**Given records**

........

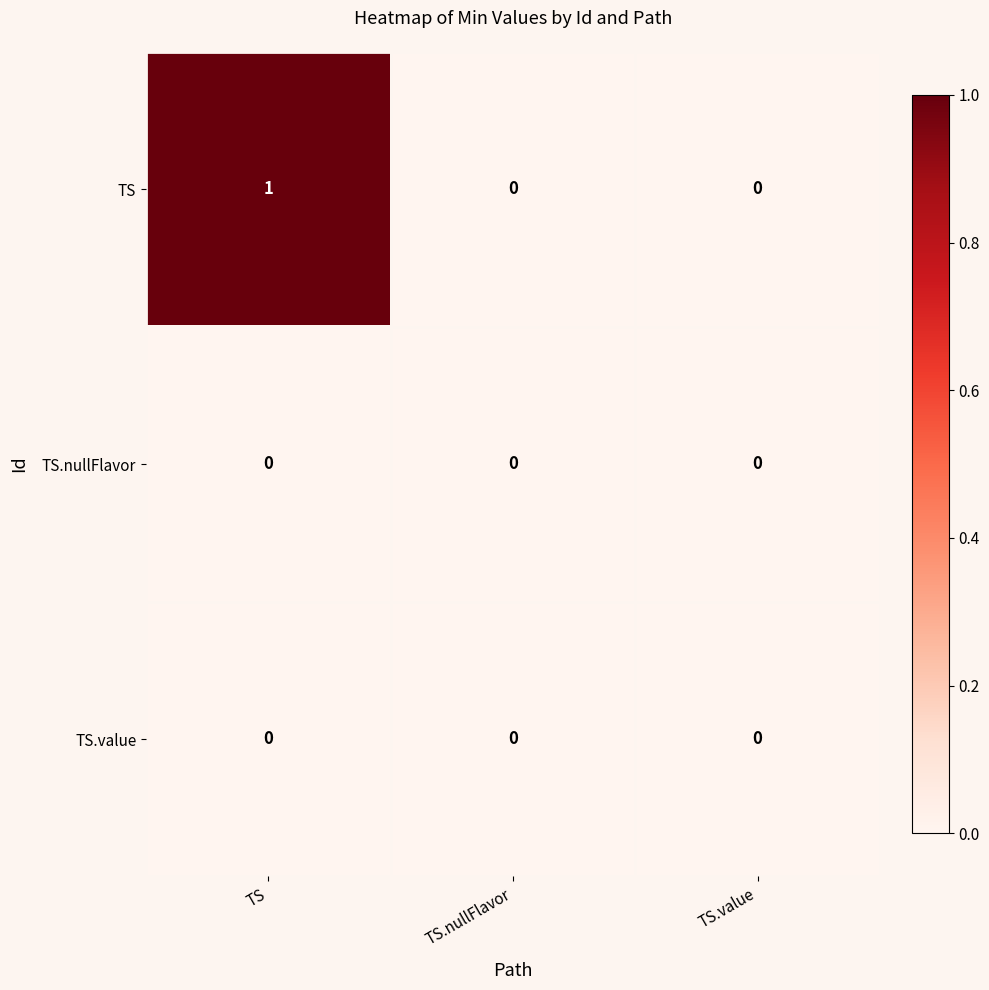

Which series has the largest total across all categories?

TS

........

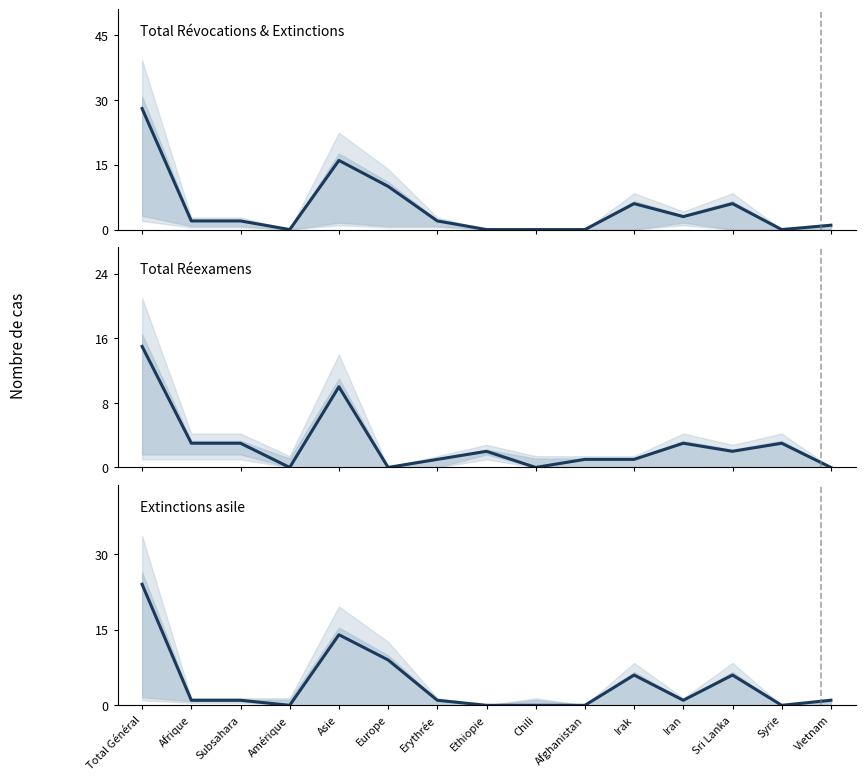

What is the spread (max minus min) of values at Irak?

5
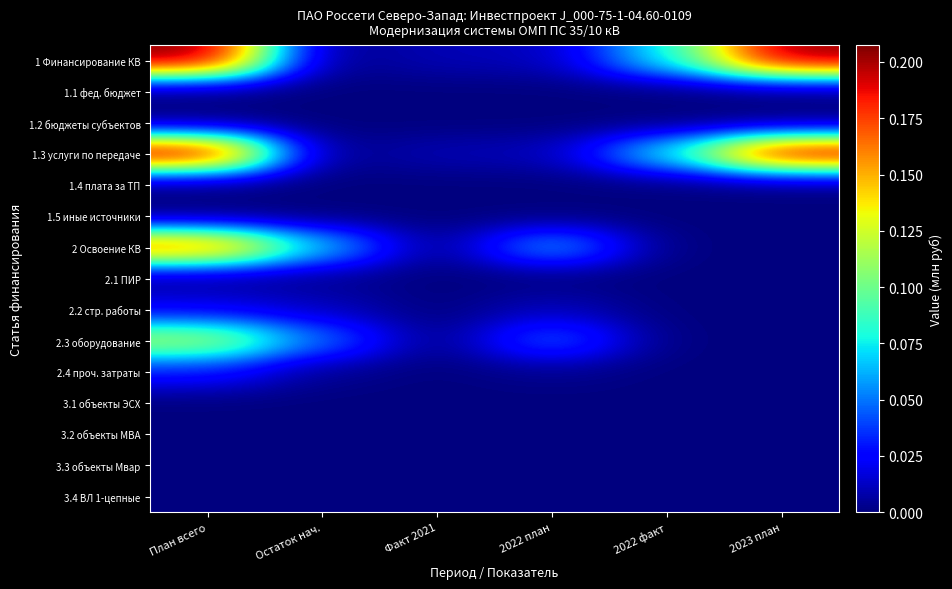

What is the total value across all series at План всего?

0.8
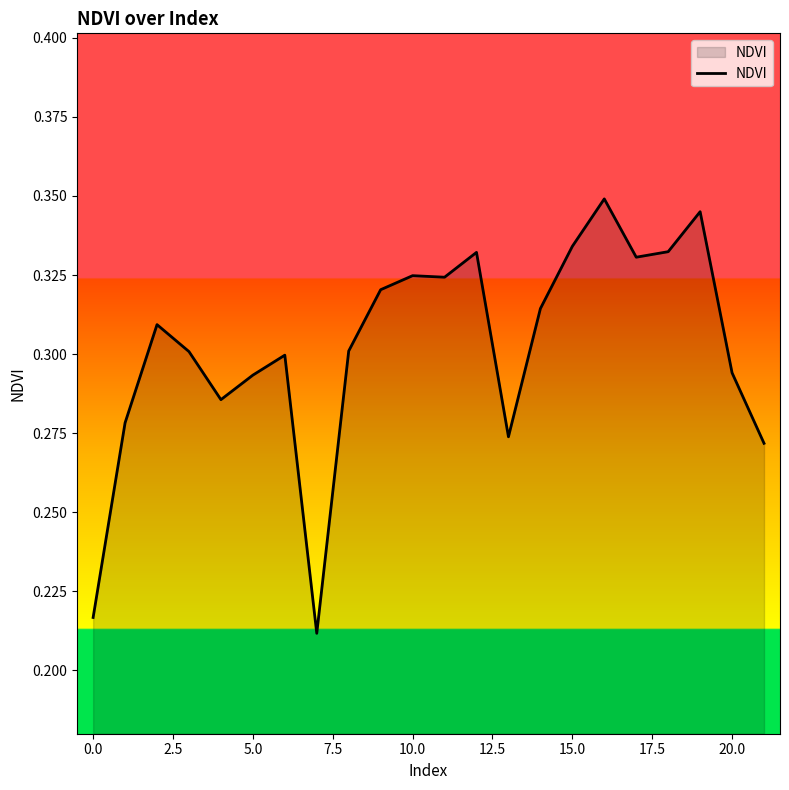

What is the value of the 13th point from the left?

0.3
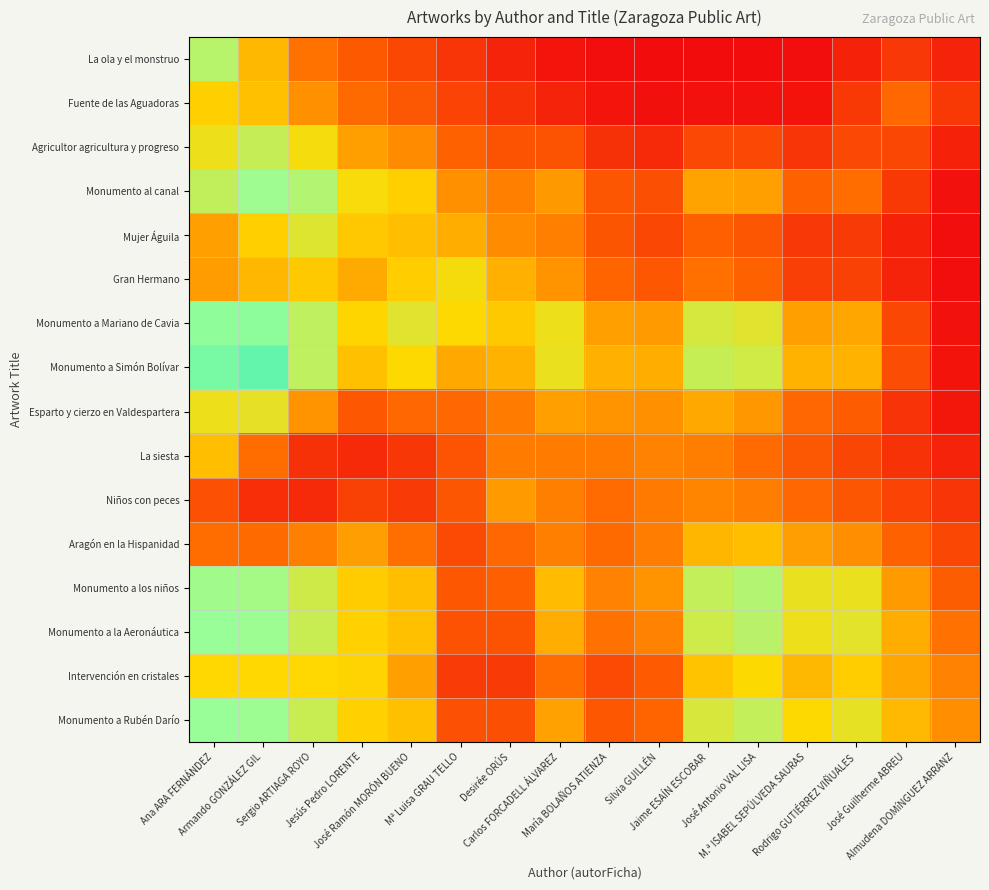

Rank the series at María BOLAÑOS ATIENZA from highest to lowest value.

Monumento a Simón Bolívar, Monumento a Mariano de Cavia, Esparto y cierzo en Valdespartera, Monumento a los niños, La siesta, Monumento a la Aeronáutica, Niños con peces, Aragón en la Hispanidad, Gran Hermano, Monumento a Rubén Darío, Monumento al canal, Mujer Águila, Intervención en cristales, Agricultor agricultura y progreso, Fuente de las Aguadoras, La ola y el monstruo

........

**Exercise**
Reproduce the part of the listing that opens with the line containing "What is the spread" and closes with the line containing "Rank the series", word for word and including both of those lines. Leave the pictures out.

**Task result**
What is the spread (max minus min) of values at Irak?

5

What is the total value across all series at План всего?

0.8

What is the value of the 13th point from the left?

0.3

Rank the series at María BOLAÑOS ATIENZA from highest to lowest value.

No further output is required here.